Dominique Julia : Le livre est d’abord une commande de l’éditeur italien Laterza. Egle Becchi, professeur à l’Université de Pavie et moi-même étions perplexes sur la possibilité d’écrire une histoire continue de l’enfance. Le sujet de l’enfance avait été mis au jour par le grand livre de Philippe Ariès, L’enfant et la vie familiale sous l’Ancien Régime qui date de 1960, qui avait d’abord été très mal reçu en France (il faut attendre quatre ans pour qu’une recension véritablement scientifique en soit faite) mais fut immédiatement traduit en anglais. C’est le succès du livre dans les universités américaines qui a permis en 1973 une seconde édition française et provoqué un renouveau d’intérêt sur l’histoire de l’enfant.

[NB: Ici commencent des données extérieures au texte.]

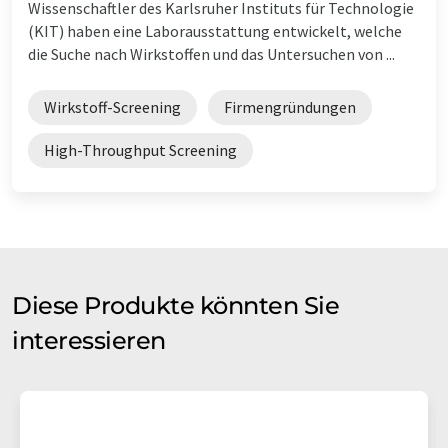
Wissenschaftler des Karlsruher Instituts für Technologie
(KIT) haben eine Laborausstattung entwickelt, welche
die Suche nach Wirkstoffen und das Untersuchen von ...
Wirkstoff-Screening
Firmengründungen
High-Throughput Screening
Diese Produkte könnten Sie
interessieren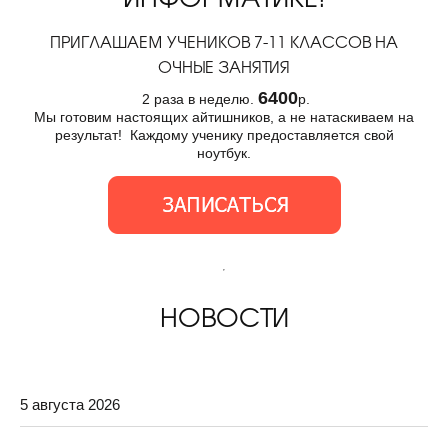
ПРИГЛАШАЕМ УЧЕНИКОВ 7-11 КЛАССОВ НА
ОЧНЫЕ ЗАНЯТИЯ
6400
2 раза в неделю.
р.
Мы готовим настоящих айтишников, а не натаскиваем на
результат! Каждому ученику предоставляется свой
ноутбук.
НОВОСТИ
5 августа 2026
9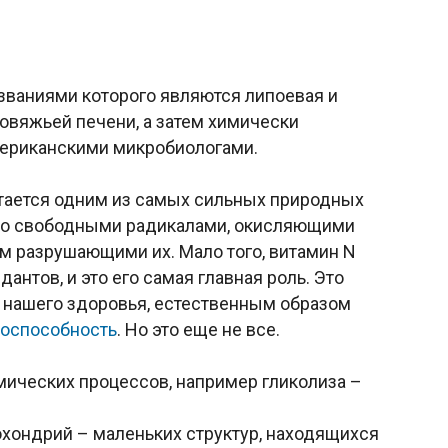
азваниями которого являются липоевая и
говяжьей печени, а затем химически
американскими микробиологами.
тается одним из самых сильных природных
я со свободными радикалами, окисляющими
ым разрушающими их. Мало того, витамин N
антов, и это его самая главная роль. Это
» нашего здоровья, естественным образом
тоспособность
. Но это еще не все.
мических процессов, например гликолиза –
хондрий – маленьких структур, находящихся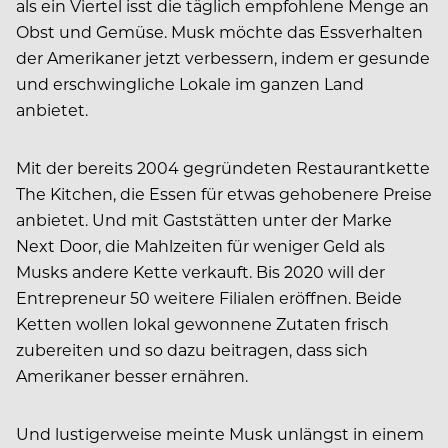
als ein Viertel isst die täglich empfohlene Menge an
Obst und Gemüse. Musk möchte das Essverhalten
der Amerikaner jetzt verbessern, indem er gesunde
und erschwingliche Lokale im ganzen Land
anbietet.
Mit der bereits 2004 gegründeten Restaurantkette
The Kitchen, die Essen für etwas gehobenere Preise
anbietet. Und mit Gaststätten unter der Marke
Next Door, die Mahlzeiten für weniger Geld als
Musks andere Kette verkauft. Bis 2020 will der
Entrepreneur 50 weitere Filialen eröffnen. Beide
Ketten wollen lokal gewonnene Zutaten frisch
zubereiten und so dazu beitragen, dass sich
Amerikaner besser ernähren.
Und lustigerweise meinte Musk unlängst in einem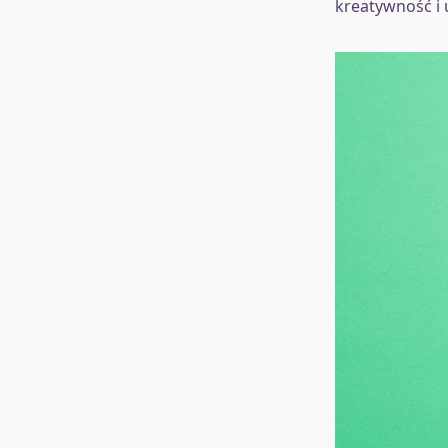
kreatywność i 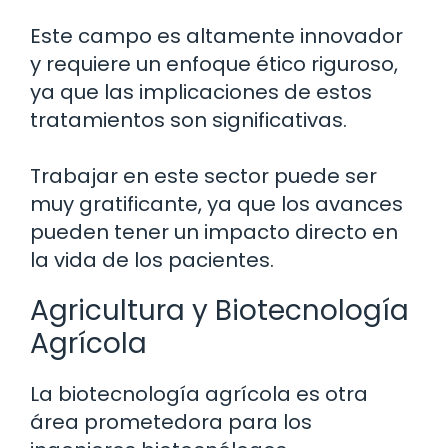
Este campo es altamente innovador
y requiere un enfoque ético riguroso,
ya que las implicaciones de estos
tratamientos son significativas.
Trabajar en este sector puede ser
muy gratificante, ya que los avances
pueden tener un impacto directo en
la vida de los pacientes.
Agricultura y Biotecnología
Agrícola
La biotecnología agrícola es otra
área prometedora para los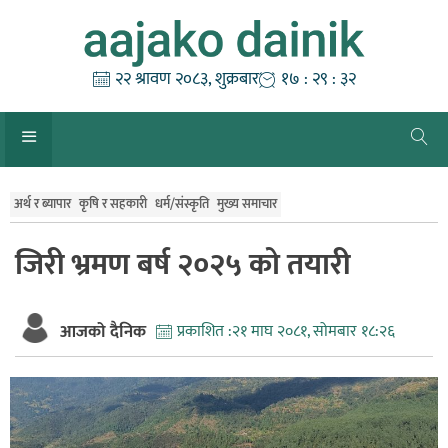
Skip
to
content
२२ श्रावण २०८३, शुक्रबार
१७ : २९ : ३२
अर्थ र ब्यापार
कृषि र सहकारी
धर्म/संस्कृति
मुख्य समाचार
जिरी भ्रमण बर्ष २०२५ को तयारी
आजको दैनिक
प्रकाशित :
२१ माघ २०८१, सोमबार १८:२६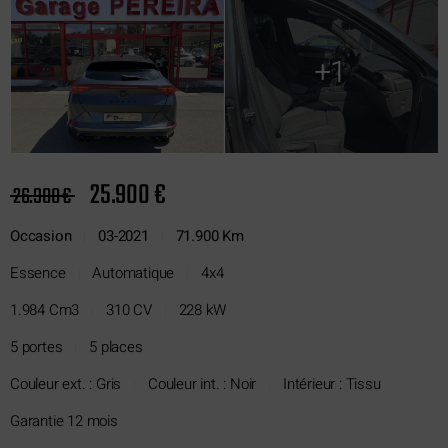
+1
25.900 €
26.900 €
Occasion
03-2021
71.900 Km
|
|
Essence
Automatique
4x4
|
|
1.984 Cm3
310 CV
228 kW
|
|
5 portes
5 places
|
Couleur ext. : Gris
Couleur int. : Noir
Intérieur : Tissu
|
|
Garantie 12 mois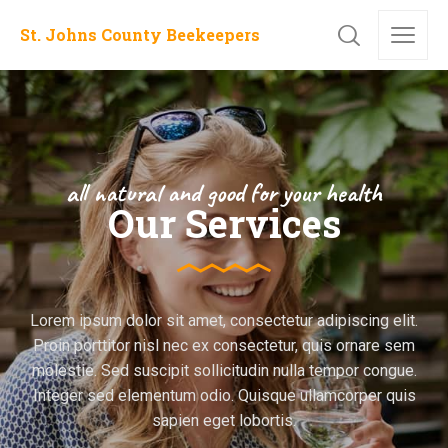
St. Johns County Beekeepers
all natural and good for your health
Our Services
Lorem ipsum dolor sit amet, consectetur adipiscing elit.
Proin porttitor nisl nec ex consectetur, quis ornare sem
molestie. Sed suscipit sollicitudin nulla tempor congue.
Integer sed elementum odio. Quisque ullamcorper quis
sapien eget lobortis.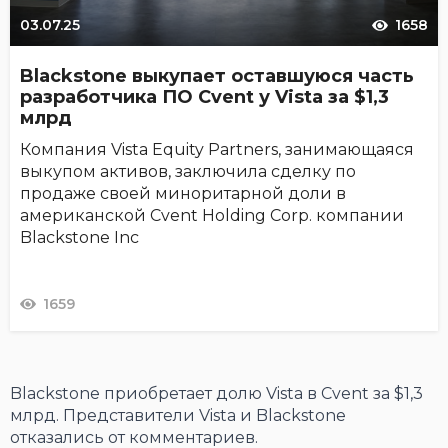
03.07.25
1658
Blackstone выкупает оставшуюся часть
разработчика ПО Cvent у Vista за $1,3
млрд
Компания Vista Equity Partners, занимающаяся
выкупом активов, заключила сделку по
продаже своей миноритарной доли в
американской Cvent Holding Corp. компании
Blackstone Inc
1659
Blackstone приобретает долю Vista в Cvent за $1,3
млрд. Представители Vista и Blackstone
отказались от комментариев.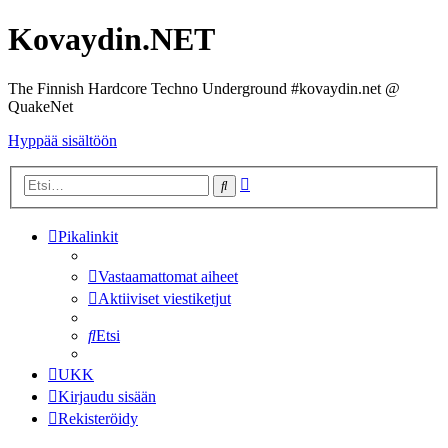
Kovaydin.NET
The Finnish Hardcore Techno Underground #kovaydin.net @
QuakeNet
Hyppää sisältöön
Tarkennettu
Etsi
haku
Pikalinkit
Vastaamattomat aiheet
Aktiiviset viestiketjut
Etsi
UKK
Kirjaudu sisään
Rekisteröidy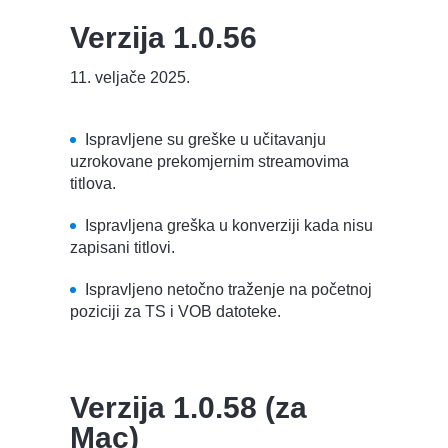
Verzija 1.0.56
11. veljače 2025.
Ispravljene su greške u učitavanju
uzrokovane prekomjernim streamovima
titlova.
Ispravljena greška u konverziji kada nisu
zapisani titlovi.
Ispravljeno netočno traženje na početnoj
poziciji za TS i VOB datoteke.
Verzija 1.0.58 (za
Mac)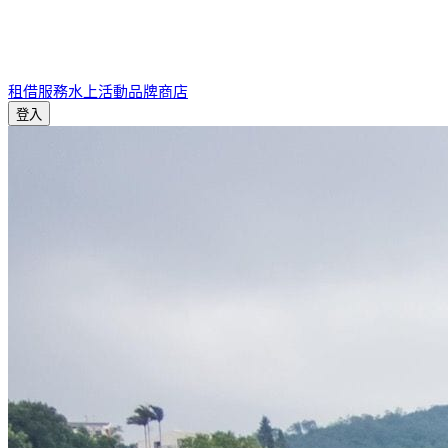
租借服務
水上活動
品牌商店
登入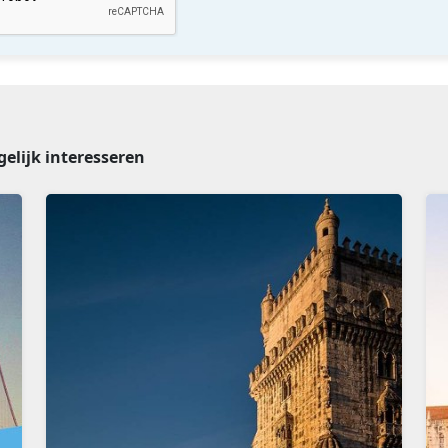
gelijk interesseren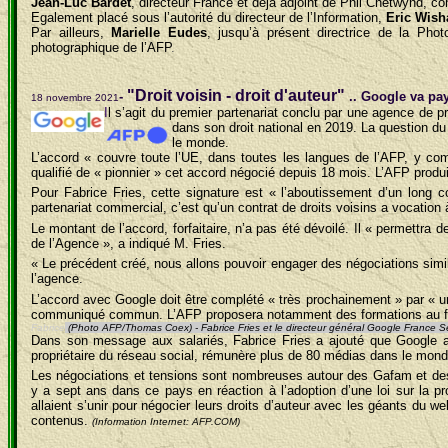
Jean-Luc Bardet
, directeur France et déjà adjoint de Phil Chetwynd, c
Egalement placé sous l’autorité du directeur de l’Information,
Eric Wish
Par ailleurs,
Marielle Eudes
, jusqu’à présent directrice de la Pho
photographique de l’AFP
.
"Droit voisin - droit d'auteur"
-
.. Google va pa
18 novembre 2021
I
l s’agit du premier partenariat conclu par une agence de pr
d
a
ns son droit national en 2019. La question d
le monde.
L’accord « couvre toute l’UE, dans toutes les langues de l’AFP, y comp
qualifié de « pionnier » cet accord négocié depuis 18 mois. L’AFP prod
Pour Fabrice Fries, cette signature est « l’aboutissement d’un long c
partenariat commercial, c’est qu’un contrat de droits voisins a vocation 
Le montant de l’accord, forfaitaire, n’a pas été dévoilé. Il « permettra 
de l’Agence », a indiqué M. Fries.
« Le précédent créé, nous allons pouvoir engager des négociations simi
l’agence.
L’accord avec Google doit être complété « très prochainement » par « un
communiqué commun. L’AFP proposera notamment des formations au f
Fabrice
(Photo AFP/Thomas Coex) -
Fabrice Fries et le directeur général Google France 
Dans son message aux salariés, Fabrice Fries a ajouté que Google al
propriétaire du réseau social, rémunère plus de 80 médias dans le monde
Les négociations et tensions sont nombreuses autour des Gafam et des 
y a sept ans dans ce pays en réaction à l’adoption d’une loi sur la pro
allaient s’unir pour négocier leurs droits d’auteur avec les géants du w
contenus.
(Information Internet: AFP.COM)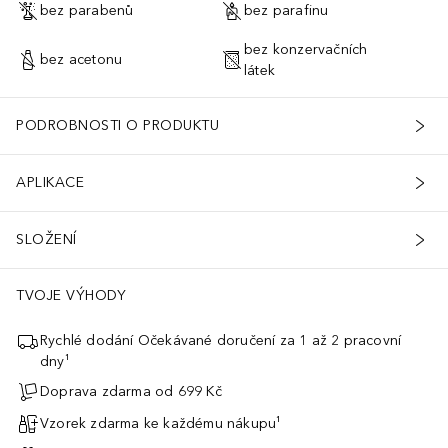
bez parabenů
bez parafinu
bez konzervačních
bez acetonu
látek
PODROBNOSTI O PRODUKTU
APLIKACE
SLOŽENÍ
TVOJE VÝHODY
Rychlé dodání Očekávané doručení za 1 až 2 pracovní
dny¹
Doprava zdarma od 699 Kč
Vzorek zdarma ke každému nákupu¹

Le grand problème de l’histoire de l’enfance c’est que l’historien n’entend quasiment jamais l’enfant parler de lui-même : avant les archives sonores, la psychologie et la psychanalyse du XXe siècle, rares sont les témoignages qui nous permettent d’entendre les enfants en première personne. Il y a bien évidemment le document exceptionnel qu’est le journal de Jean Héroard, médecin du petit Louis XIII, qui note tous les jours tout ce qui concerne son royal patient, depuis ses menus, la couleur de ses urines et de ses étrons jusqu’à ses jeux et à sa conversation, où il retranscrit littéralement les mots et les phrases employés par tous les interlocuteurs. Il y a aussi les échanges épistolaires entre parents et amis, les journaux d’éducation qui peuvent nous éclairer sur le processus de construction de la personnalité. Mais l’image de l’enfance dans la société a bien évidemment considérablement varié selon les contextes spécifiques dans lesquels elle est placée : c’est à l’historien de la reconstruire à chaque période, en repérant les traits de longue durée et les mutations, et en travaillant aussi bien sur les textes théoriques (traités de pédagogie, par exemple) que sur les pratiques en usage, en sachant que ces dernières ne laissent souvent pas beaucoup de traces. Dès lors toute archive peut être révélatrice par les détails qu’elle met au jour : ainsi les archives policières ou les procédures judiciaires (sources qui ont aussi leurs biais). Le Musée de l’Ospedale degli Innocenti de Florence, qui est l’hospice où les femmes venaient déposer et abandonner leur enfant lorsqu’elles ne pouvaient plus le nourrir, a une salle extrêmement émouvante, entièrement dédiée aux segni, ces petits objets qui étaient mis sur le corps de l’enfant avant son dépôt dans le « tour » (1) et qui manifestaient la folle espérance des mères de pouvoir identifier leur enfant, si jamais elles se trouvaient en mesure de le reprendre chez elles, parce qu’elles avaient gardé l’exacte moitié de cet objet.
(1) Un tour d'abandon ou tour d'exposition (appelé parfois « boîte à bébé » dans d'autres pays) est un dispositif permettant aux mères de déposer de manière anonyme leur bébé, généralement nouveau-né, pour qu'il soit trouvé et pris en charge.